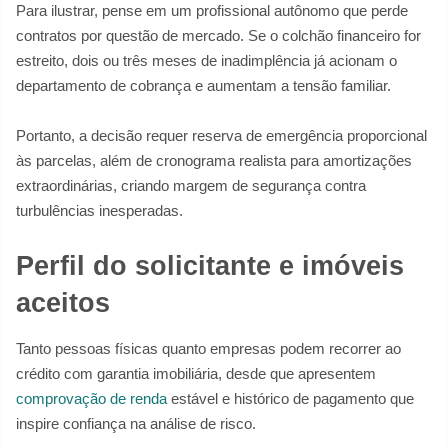
Para ilustrar, pense em um profissional autônomo que perde
contratos por questão de mercado. Se o colchão financeiro for
estreito, dois ou três meses de inadimplência já acionam o
departamento de cobrança e aumentam a tensão familiar.
Portanto, a decisão requer reserva de emergência proporcional
às parcelas, além de cronograma realista para amortizações
extraordinárias, criando margem de segurança contra
turbulências inesperadas.
Perfil do solicitante e imóveis
aceitos
Tanto pessoas físicas quanto empresas podem recorrer ao
crédito com garantia imobiliária, desde que apresentem
comprovação de renda
estável e histórico de pagamento que
inspire confiança na análise de risco.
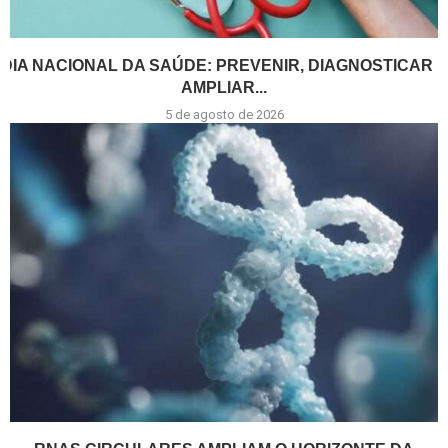
DIA NACIONAL DA SAÚDE: PREVENIR, DIAGNOSTICAR E
AMPLIAR...
5 de agosto de 2026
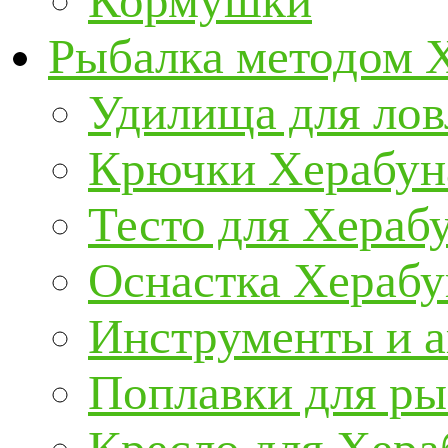
Кормушки
Рыбалка методом 
Удилища для ло
Крючки Херабун
Тесто для Хераб
Оснастка Херабу
Инструменты и а
Поплавки для р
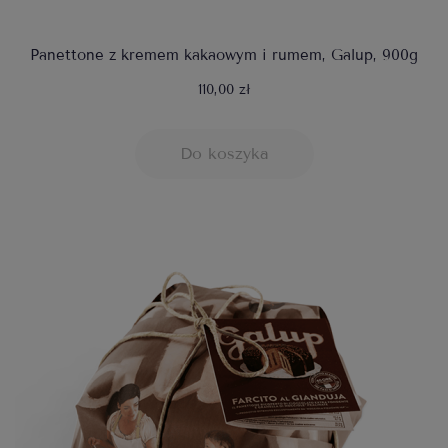
Panettone z kremem kakaowym i rumem, Galup, 900g
110,00 zł
Do koszyka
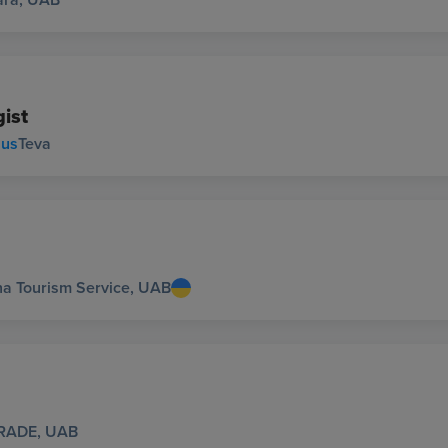
gist
ius
Teva
na Tourism Service, UAB
RADE, UAB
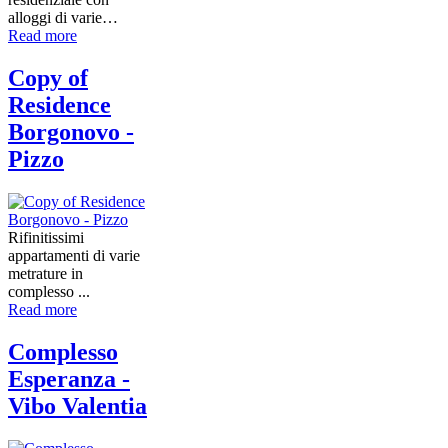
alloggi di varie…
Read more
Copy of
Residence
Borgonovo -
Pizzo
Rifinitissimi
appartamenti di varie
metrature in
complesso ...
Read more
Complesso
Esperanza -
Vibo Valentia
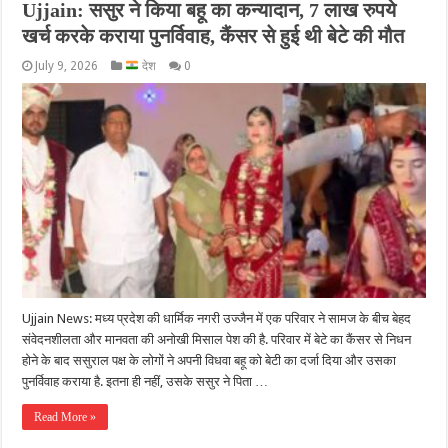
Ujjain: ससुर ने किया बहू का कन्‍यादान, 7 लाख रुपये
खर्च करके कराया पुनर्विवाह, कैंसर से हुई थी बेटे की मौत
July 9, 2026
देश
0
Ujjain News: मध्‍य प्रदेश की धार्मिक नगरी उज्जैन में एक परिवार ने सामज के बीच बेहद
संवेदनशीलता और मानवता की अनोखी मिसाल पेश की है. परिवार में बेटे का कैंसर से निधन
होने के बाद ससुराल पक्ष के लोगों ने अपनी विधवा बहू को बेटी का दर्जा दिया और उसका
पुनर्विवाह कराया है. इतना ही नहीं, उसके ससुर ने पिता …
Read More »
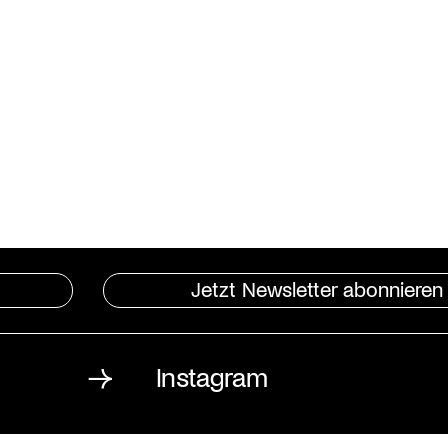
Jetzt Newsletter abonnieren
Instagram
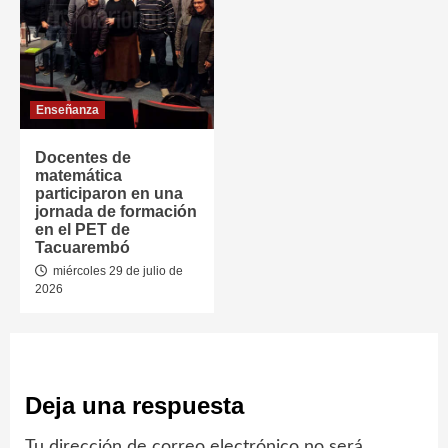
Enseñanza
Docentes de
matemática
participaron en una
jornada de formación
en el PET de
Tacuarembó
miércoles 29 de julio de
2026
Deja una respuesta
Tu dirección de correo electrónico no será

→ **Task details**
The result should be an exact repetition of all the records. Drop the pictures.

→ **Result for this exercise**
Para ilustrar, pense em um profissional autônomo que perde
contratos por questão de mercado. Se o colchão financeiro for
estreito, dois ou três meses de inadimplência já acionam o
departamento de cobrança e aumentam a tensão familiar.
Portanto, a decisão requer reserva de emergência proporcional
às parcelas, além de cronograma realista para amortizações
extraordinárias, criando margem de segurança contra
turbulências inesperadas.
Perfil do solicitante e imóveis
aceitos
Tanto pessoas físicas quanto empresas podem recorrer ao
crédito com garantia imobiliária, desde que apresentem
comprovação de renda
estável e histórico de pagamento que
inspire confiança na análise de risco.
DIA NACIONAL DA SAÚDE: PREVENIR, DIAGNOSTICAR E
AMPLIAR...
5 de agosto de 2026
Кормушки
Рыбалка методом 
Удилища для ло
Крючки Херабун
Тесто для Хераб
Оснастка Херабу
Инструменты и а
Поплавки для р
Panettone z kremem kakaowym i rumem, Galup, 900g
110,00 zł
Do koszyka
gist
ius
Teva
na Tourism Service, UAB
RADE, UAB
alloggi di varie…
Read more
Copy of
Residence
Borgonovo -
Pizzo
Rifinitissimi
appartamenti di varie
metrature in
complesso ...
Read more
Complesso
Esperanza -
Vibo Valentia
Ujjain: ससुर ने किया बहू का कन्‍यादान, 7 लाख रुपये
खर्च करके कराया पुनर्विवाह, कैंसर से हुई थी बेटे की मौत
July 9, 2026
देश
0
Ujjain News: मध्‍य प्रदेश की धार्मिक नगरी उज्जैन में एक परिवार ने सामज के बीच बेहद
संवेदनशीलता और मानवता की अनोखी मिसाल पेश की है. परिवार में बेटे का कैंसर से निधन
होने के बाद ससुराल पक्ष के लोगों ने अपनी विधवा बहू को बेटी का दर्जा दिया और उसका
पुनर्विवाह कराया है. इतना ही नहीं, उसके ससुर ने पिता …
Read More »
Jetzt Newsletter abonnieren
Instagram
Enseñanza
Docentes de
matemática
participaron en una
jornada de formación
en el PET de
Tacuarembó
miércoles 29 de julio de
2026
Deja una respuesta
Tu dirección de correo electrónico no será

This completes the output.